「止められない世界の崩壊が怖い」ゴーストブック おばけずかん Uさんさんの映画レビュー(感想・評価)
止められない世界の崩壊が怖い
原作の斉藤洋さんの大ヒットシリーズは読んでいません。「お化け図鑑」でなく、全部平がな表記であるのは良いですね。子ども向けだから当然かも知れませんが、子どもの世界を支配する言霊のイメージ。
古書店に紛れ込んだ子どもたちは外に放り出されるが、同じメンバーが細長い古書店の中を走り抜けて行く。これは幽体離脱して、戻って来られなくなるやつ。
◉過去を清算する?
子どもたちが飛び込んだ異世界では、世界の仕組みが根底から崩壊して、家の骨組みや看板・のぼりの文字が歪んで、再構築へ向かっているところだった。最恐の妖怪ジズリの仕業だった訳ですが、そうやって現在は過去になって消えて、次の現在が出現する時の流れを作り出している……と言うことか。スティーブン・キングの過去を喰らう妖怪・ランゴリアーズをちらっと思い浮かべたりしたのですが、厳然たる時制の移行。

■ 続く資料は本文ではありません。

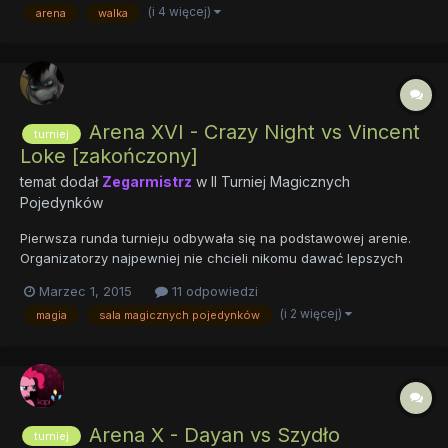
(i 4 więcej)
arena
walka
licznych walk ziemią. Arena nie miała dachu, więc prócz...
Arena XVI - Crazy Night vs Vincent
turniej
Loke [zakończony]
temat dodał
Zegarmistrz
w
II Turniej Magicznych
Pojedynków
Pierwsza runda turnieju odbywała się na podstawowej arenie.
Organizatorzy najpewniej nie chcieli nikomu dawać lepszych
kart na początek. Sama zaś arena była prosta. Wysoki kamienny
Marzec 1, 2015
11 odpowiedzi
mur otaczał długi na kilkadziesiąt metrów plac pokryty ubitą od
(i 2 więcej)
magia
sala magicznych pojedynków
licznych walk ziemią. Arena nie miała dachu, więc prócz...
Arena X - Dayan vs Szydło
turniej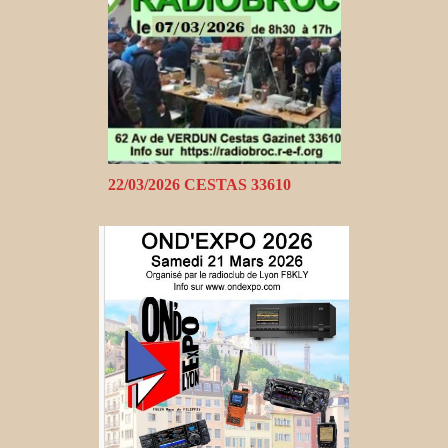
22/03/2026 CESTAS 33610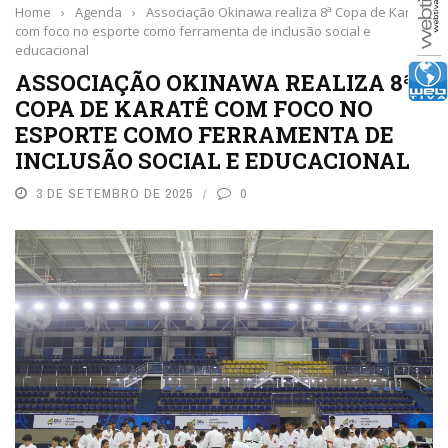
Home
›
Agenda
›
Associação Okinawa realiza 8ª Copa de Karatê
com foco no esporte como ferramenta de inclusão social e
educacional
ASSOCIAÇÃO OKINAWA REALIZA 8ª
COPA DE KARATÊ COM FOCO NO
ESPORTE COMO FERRAMENTA DE
INCLUSÃO SOCIAL E EDUCACIONAL
3 DE SETEMBRO DE 2025
0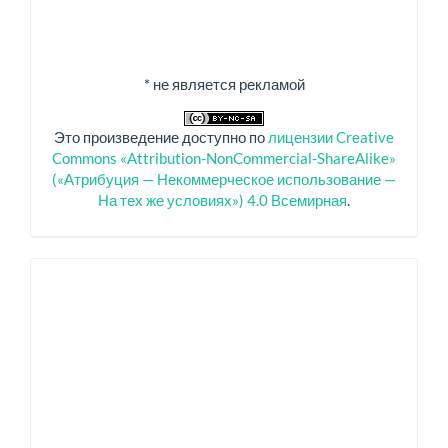
* не является рекламой
Это произведение доступно по
лицензии Creative
Commons «Attribution-NonCommercial-ShareAlike»
(«Атрибуция — Некоммерческое использование —
На тех же условиях») 4.0 Всемирная
.
Спонсоры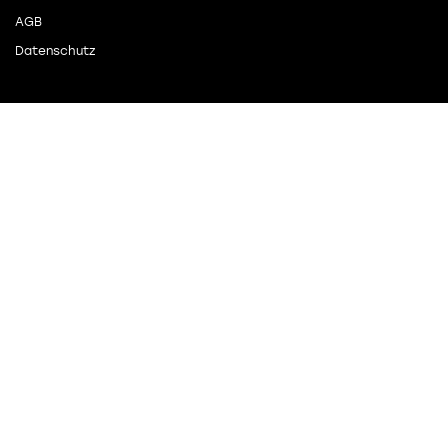
AGB
Datenschutz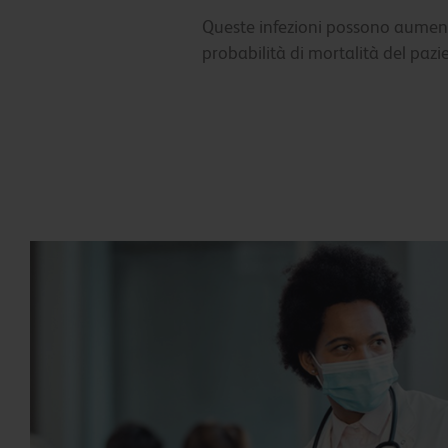
Queste infezioni possono aume
probabilità di mortalità del pazi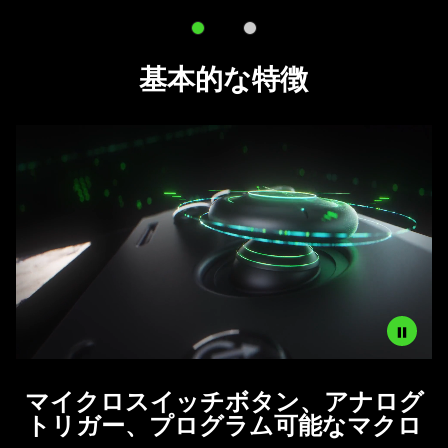
using
the
基本的な特徴
slide
dots.
Description
マイクロスイッチボタン、アナログ
not
トリガー、プログラム可能なマクロ
needed: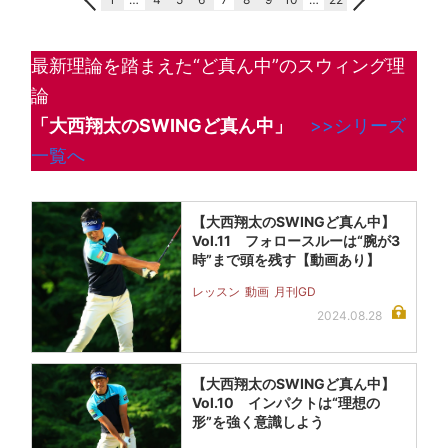
最新理論を踏まえた“ど真ん中”のスウィング理
論
「大西翔太のSWINGど真ん中」
>>シリーズ
一覧へ
【大西翔太のSWINGど真ん中】
Vol.11 フォロースルーは“腕が3
時”まで頭を残す【動画あり】
レッスン
動画
月刊GD
2024.08.28
【大西翔太のSWINGど真ん中】
Vol.10 インパクトは“理想の
形”を強く意識しよう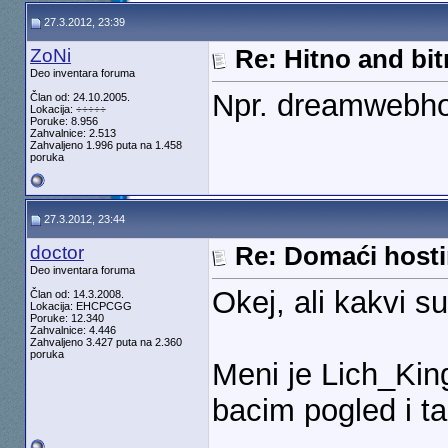
27.3.2012, 23:39
ZoNi
Re: Hitno and bit
Deo inventara foruma
Npr. dreamwebho
Član od: 24.10.2005.
Lokacija: ÷÷÷÷÷
Poruke: 8.956
Zahvalnice: 2.513
Zahvaljeno 1.996 puta na 1.458
poruka
27.3.2012, 23:44
doctor
Re: Domaći hosti
Deo inventara foruma
Okej, ali kakvi 
Član od: 14.3.2008.
Lokacija: EHCPCGG
Poruke: 12.340
Zahvalnice: 4.446
Zahvaljeno 3.427 puta na 2.360
poruka
Meni je Lich_Kin
bacim pogled i t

私としてはこの崩れゆく世界の眺めに、ファンタジーの醍醐味を感じました。校庭から眺める校舎は回転・変形を続けて、とてもシュール。波打って二つに分かれた道路や、天からぶら下がる森とか、もっとやってくれても良かった。
◉優しい妖怪たち
仲良し3人組が直ちに異世界に馴染んでしまったり、妖怪たちがハナから人間臭かったり、緊迫感はちょっと希薄でした。ジズリを別にすれば、何かとんでもない業を仕掛けてきそうな怖さがあったのは雲梯のみ。際限なく空に上って行ったのは、結構恐ろしかった。しかし山彦も百目も、最初はなあなあ感ナシの危険な怪物として暴れてくれないと、物足りない。夏休みの冒険譚だからハラハラとホッとを、思いっ切り繰り返して欲しかった。
◉全てが忘れ去られる
町外れの祠の裏側で繰り広げられた冒険は、湊の命が救われるとともに消え失せる。忘却でケリをつけるのはファンタジーの一つの定番ながら、「俺ら3人だけの秘密」にさえならない。この儚さも良かったです。まぁ、共に戦った友情は何処かに残るのだと言う含みを持たせて、少年たちは季節を越えていく訳です。
子どもたちにすっかり忘れられてしまう、新教師新垣結衣さんは、今回のような、子どもに揶揄されたりしながらも全力で頑張り、やっぱり外してしまう役向きが似合っていると思いました。私は前からそんな印象を受けていたのですが、情けなさがかなり可愛い。